## Stored data
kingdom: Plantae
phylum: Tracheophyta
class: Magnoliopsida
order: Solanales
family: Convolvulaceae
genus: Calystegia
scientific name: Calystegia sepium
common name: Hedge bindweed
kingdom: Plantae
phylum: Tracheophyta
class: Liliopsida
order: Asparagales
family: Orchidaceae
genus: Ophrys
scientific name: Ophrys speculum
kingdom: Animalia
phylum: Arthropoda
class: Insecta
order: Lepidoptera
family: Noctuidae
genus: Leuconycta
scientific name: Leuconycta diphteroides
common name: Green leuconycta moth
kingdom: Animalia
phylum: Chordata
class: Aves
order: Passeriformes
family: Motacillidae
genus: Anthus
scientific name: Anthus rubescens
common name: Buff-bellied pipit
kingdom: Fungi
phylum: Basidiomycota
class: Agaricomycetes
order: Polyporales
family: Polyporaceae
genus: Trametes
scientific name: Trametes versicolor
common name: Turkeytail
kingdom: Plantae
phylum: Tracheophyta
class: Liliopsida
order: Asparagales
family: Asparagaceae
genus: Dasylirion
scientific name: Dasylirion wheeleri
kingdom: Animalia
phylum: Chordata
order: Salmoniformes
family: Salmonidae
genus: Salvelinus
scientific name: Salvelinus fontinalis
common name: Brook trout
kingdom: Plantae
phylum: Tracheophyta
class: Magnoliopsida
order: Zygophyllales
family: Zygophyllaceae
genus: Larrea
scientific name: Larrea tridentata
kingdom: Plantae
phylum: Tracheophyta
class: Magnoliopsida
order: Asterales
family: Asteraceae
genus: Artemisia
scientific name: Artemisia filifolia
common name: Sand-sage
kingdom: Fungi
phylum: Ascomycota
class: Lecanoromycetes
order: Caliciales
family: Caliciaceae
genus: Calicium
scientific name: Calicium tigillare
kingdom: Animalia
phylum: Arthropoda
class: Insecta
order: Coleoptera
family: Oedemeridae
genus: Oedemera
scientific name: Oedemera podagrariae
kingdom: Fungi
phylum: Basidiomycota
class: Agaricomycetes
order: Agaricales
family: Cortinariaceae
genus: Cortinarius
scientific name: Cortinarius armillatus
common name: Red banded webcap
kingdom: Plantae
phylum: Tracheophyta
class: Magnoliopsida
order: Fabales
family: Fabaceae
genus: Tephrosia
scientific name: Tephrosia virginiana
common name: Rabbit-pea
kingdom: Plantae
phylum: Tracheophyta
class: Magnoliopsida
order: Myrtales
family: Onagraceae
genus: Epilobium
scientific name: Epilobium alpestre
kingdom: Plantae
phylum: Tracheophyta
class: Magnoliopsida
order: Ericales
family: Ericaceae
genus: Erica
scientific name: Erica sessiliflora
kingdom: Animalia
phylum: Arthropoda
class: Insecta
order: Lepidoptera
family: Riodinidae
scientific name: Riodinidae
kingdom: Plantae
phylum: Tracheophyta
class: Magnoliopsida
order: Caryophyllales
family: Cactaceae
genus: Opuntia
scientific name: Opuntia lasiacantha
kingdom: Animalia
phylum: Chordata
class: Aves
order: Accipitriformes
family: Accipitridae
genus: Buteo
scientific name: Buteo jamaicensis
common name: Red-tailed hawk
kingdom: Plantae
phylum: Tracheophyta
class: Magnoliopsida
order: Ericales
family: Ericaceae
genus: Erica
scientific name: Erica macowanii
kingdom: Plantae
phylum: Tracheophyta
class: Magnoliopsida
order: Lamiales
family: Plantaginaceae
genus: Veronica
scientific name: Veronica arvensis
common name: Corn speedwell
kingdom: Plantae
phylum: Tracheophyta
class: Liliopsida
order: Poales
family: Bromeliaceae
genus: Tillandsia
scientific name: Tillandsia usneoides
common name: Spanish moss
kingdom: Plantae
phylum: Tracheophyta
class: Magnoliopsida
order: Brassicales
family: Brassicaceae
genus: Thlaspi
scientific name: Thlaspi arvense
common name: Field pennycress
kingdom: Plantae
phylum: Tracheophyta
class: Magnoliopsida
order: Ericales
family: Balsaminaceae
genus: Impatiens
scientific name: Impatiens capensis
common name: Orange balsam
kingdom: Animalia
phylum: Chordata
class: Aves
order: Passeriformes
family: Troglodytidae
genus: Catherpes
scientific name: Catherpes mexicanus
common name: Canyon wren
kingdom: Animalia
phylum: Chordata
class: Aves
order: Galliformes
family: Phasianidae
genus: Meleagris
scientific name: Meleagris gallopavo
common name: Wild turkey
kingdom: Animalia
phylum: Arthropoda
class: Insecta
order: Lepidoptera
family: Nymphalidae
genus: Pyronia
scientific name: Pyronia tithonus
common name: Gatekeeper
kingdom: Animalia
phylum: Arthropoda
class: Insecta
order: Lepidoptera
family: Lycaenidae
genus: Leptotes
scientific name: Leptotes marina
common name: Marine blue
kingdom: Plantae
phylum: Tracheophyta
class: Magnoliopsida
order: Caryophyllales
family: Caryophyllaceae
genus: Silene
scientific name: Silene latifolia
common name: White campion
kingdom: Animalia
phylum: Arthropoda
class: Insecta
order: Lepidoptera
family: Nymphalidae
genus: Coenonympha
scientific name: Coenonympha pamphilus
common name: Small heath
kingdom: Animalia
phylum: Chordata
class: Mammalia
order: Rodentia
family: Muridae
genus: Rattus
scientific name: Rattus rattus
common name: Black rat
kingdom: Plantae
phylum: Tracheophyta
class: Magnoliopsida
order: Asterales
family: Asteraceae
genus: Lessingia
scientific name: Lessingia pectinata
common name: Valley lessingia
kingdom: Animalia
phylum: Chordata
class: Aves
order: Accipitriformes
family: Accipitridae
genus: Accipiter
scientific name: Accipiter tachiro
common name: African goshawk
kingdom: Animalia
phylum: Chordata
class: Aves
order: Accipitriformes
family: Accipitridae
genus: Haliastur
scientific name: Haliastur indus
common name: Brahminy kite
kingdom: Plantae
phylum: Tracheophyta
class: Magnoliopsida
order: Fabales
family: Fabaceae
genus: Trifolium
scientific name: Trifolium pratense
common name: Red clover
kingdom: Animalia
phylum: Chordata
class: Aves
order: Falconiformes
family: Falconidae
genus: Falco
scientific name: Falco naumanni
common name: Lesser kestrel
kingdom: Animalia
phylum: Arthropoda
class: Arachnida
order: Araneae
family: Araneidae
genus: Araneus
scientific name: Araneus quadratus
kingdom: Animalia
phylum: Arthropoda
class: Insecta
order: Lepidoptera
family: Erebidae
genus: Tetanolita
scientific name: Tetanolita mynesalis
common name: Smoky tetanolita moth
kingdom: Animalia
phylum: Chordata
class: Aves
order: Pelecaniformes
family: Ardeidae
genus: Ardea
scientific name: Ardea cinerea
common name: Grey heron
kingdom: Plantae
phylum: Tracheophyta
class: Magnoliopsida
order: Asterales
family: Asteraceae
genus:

## Your goal
Reproduce the lines of the items above without any change, starting with the line that contains "common name: Smoky tetanolita moth" and continuing through the final line of the items, with both of these lines included.

## Solution for this task
common name: Smoky tetanolita moth
kingdom: Animalia
phylum: Chordata
class: Aves
order: Pelecaniformes
family: Ardeidae
genus: Ardea
scientific name: Ardea cinerea
common name: Grey heron
kingdom: Plantae
phylum: Tracheophyta
class: Magnoliopsida
order: Asterales
family: Asteraceae
genus:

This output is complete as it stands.